┌─ Data shown

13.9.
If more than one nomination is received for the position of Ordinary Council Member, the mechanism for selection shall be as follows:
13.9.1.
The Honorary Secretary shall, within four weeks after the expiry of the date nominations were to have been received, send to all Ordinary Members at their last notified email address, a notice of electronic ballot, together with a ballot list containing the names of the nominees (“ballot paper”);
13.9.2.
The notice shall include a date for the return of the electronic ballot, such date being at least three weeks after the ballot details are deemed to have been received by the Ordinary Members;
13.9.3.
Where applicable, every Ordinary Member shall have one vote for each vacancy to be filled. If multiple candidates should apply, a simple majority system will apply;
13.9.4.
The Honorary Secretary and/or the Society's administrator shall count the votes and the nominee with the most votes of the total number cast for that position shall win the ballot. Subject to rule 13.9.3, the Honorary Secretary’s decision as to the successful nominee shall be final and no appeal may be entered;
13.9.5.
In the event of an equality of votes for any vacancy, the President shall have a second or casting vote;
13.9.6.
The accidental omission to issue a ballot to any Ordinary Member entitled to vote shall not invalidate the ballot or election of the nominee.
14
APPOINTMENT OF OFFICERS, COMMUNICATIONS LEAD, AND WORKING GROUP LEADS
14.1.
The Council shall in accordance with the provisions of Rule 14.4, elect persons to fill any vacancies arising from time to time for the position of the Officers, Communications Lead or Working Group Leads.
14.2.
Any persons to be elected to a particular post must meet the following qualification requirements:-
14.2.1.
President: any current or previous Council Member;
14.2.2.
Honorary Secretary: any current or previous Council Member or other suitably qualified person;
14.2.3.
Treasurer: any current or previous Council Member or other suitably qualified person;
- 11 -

└─

Report only the number of lines that hold the string "Honorary" in this listing.

-- Output for this task --
3